Apesar dos avanços no acolhimento e tratamento de pessoas com condições de saúde elegíveis para o uso da cannabis, populações marginalizadas continuam sendo sistematicamente excluídas do debate. Essa realidade evidencia a interseccionalidade opressiva em ação.
As políticas antidrogas, de caráter proibicionista, eugenista e racista, alimentam preconceitos e penalizam pessoas pretas, pobres e periféricas, que enfrentam a violência tanto do tráfico quanto da polícia. Esse cenário resulta na criminalização do acesso ao direito à saúde.
No Brasil, o debate público sobre a cannabis em contexto terapêutico tem sido protagonizado por mulheres, especialmente mães de crianças neurodivergentes — vítimas invisibilizadas da violência gerada pelo proibicionismo. Muitas delas enfrentam um sistema que as sobrecarrega com a responsabilidade do cuidado, enquanto seu próprio bem-estar é secundarizado. Politizar a maternidade e o cuidado, com o apoio do movimento feminista e da luta pela cannabis, torna-se, assim, uma estratégia de amor em ação.
A necessidade de uma nova lei de drogas se torna cada vez mais urgente para superar o modelo de governança baseado na segurança pública e na justiça criminal, bem como o financiamento do modelo asilar de abstinência como tratamento e o uso de valores morais como estratégia de prevenção. A mudança visa interromper a necropolítica que naturaliza o encarceramento e o genocídio de determinadas populações, além de reconhecer a redução de danos como um paradigma essencial para a promoção da saúde e dos direitos humanos.

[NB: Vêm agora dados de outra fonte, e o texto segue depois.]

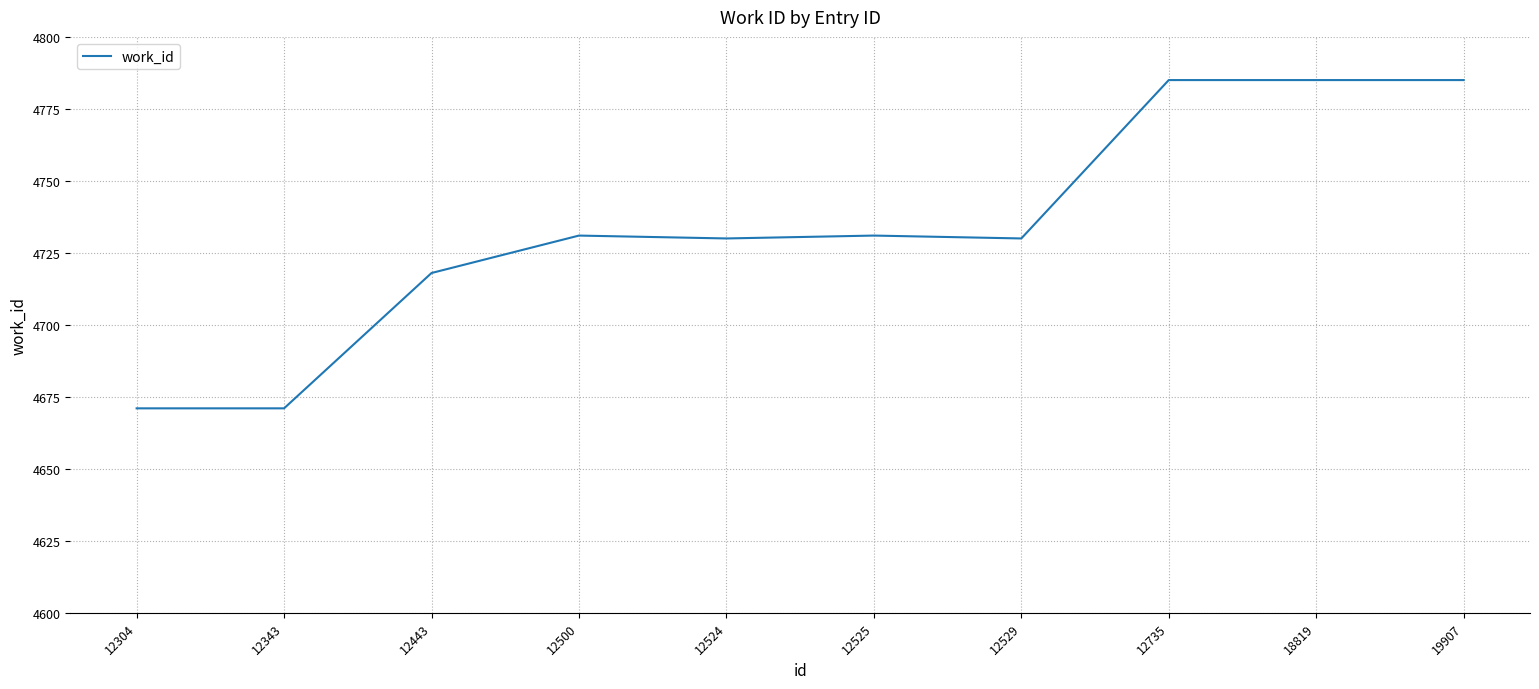

What is the minimum value shown in the chart?

4671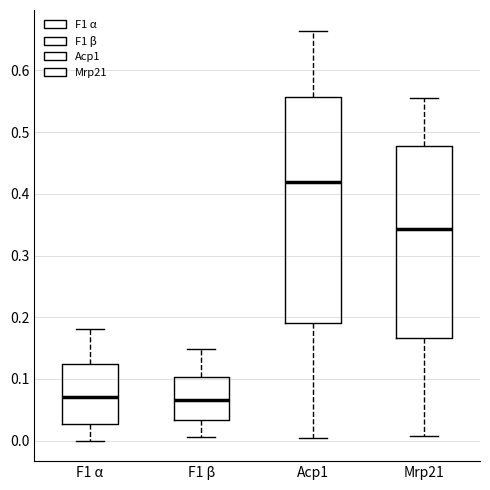

Which box is the tallest, from its lower edge to its upper edge?

Acp1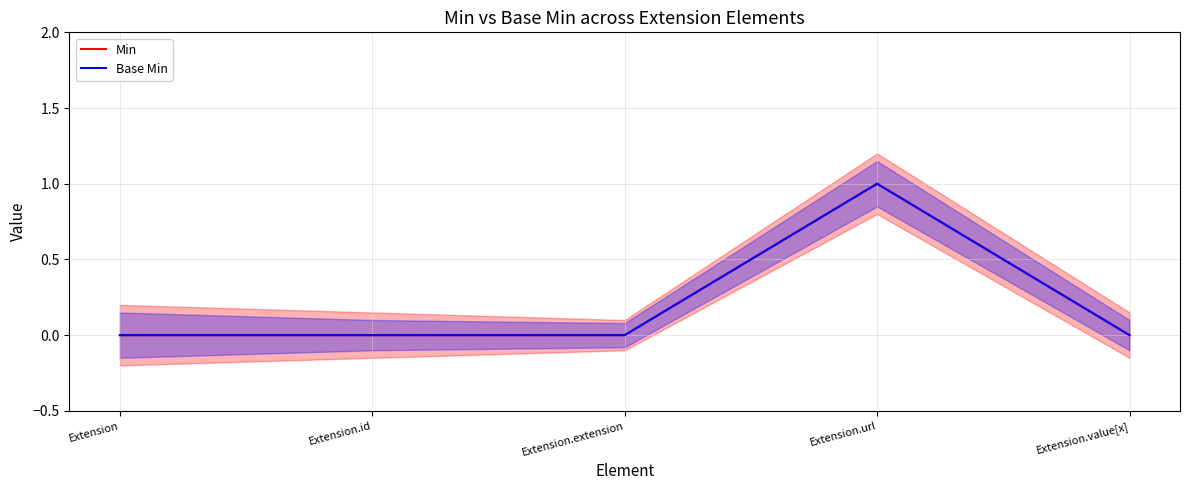

At how many categories does at least one series exceed 0?

1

Atualmente, a liberdade da planta em sua integralidade é uma questão de saúde pública, envolvendo dimensões sociais, científicas e clínicas, todas atravessadas por relações de poder e interesses de mercado, muitas vezes em conflito. Por isso, mais do que um tema de saúde, trata-se, sobretudo, de uma questão política. A libertação da maconha traz benefícios sociais, econômicos, culturais, ritualísticos, terapêuticos e medicinais.
Projetos de lei que aprovam a cannabis no SUS devem ser regulamentados sem, no entanto, substituir o direito ao autocultivo. O plantio próprio permite a autogestão da saúde de forma integral, universal e equânime. Além disso, a regularização e o fortalecimento do cultivo em escala, com qualidade, representam uma potência econômica e um avanço para a soberania nacional, garantindo maior acesso ao direito à saúde.
A mobilização social torna-se urgente para garantir a participação ativa da população, incluindo indivíduos, famílias e comunidades, na luta por cidadania e pelas conquistas necessárias à reparação socio-histórica da maconha. Isso implica o reconhecimento dos saberes ancestrais sobre seu uso milenar como medicina, terapia e instrumento de bem-estar. Mais do que a liberação e a descriminalização, é essencial construir um projeto político emancipatório, que defenda a vida com dignidade.
Cannabis é maconha. Descolonizar o pensamento na saúde e entre os profissionais da área é um passo fundamental. Defendemos a inclusão desse conhecimento nos cursos de graduação em saúde, reconhecendo a maconha como planta medicinal e garantindo seu cultivo nas Farmácias Vivas do SUS.
A psicologia, enquanto ciência e profissão, busca contribuir para a desconstrução do preconceito, sistematizando, de forma técnica, ética, estética e política, a vivência empírica da clínica psicossocial. O objetivo é produzir conhecimento que fortaleça a defesa da cannabis como primeira opção terapêutica, amplie o espaço de voz para as mulheres e promova a democracia.
Silvana S. Rossi é psicóloga, mestre em saúde coletiva; Giovanna Bruna R. Martins é assistente social, especialista em saúde mental, álcool e outras drogas.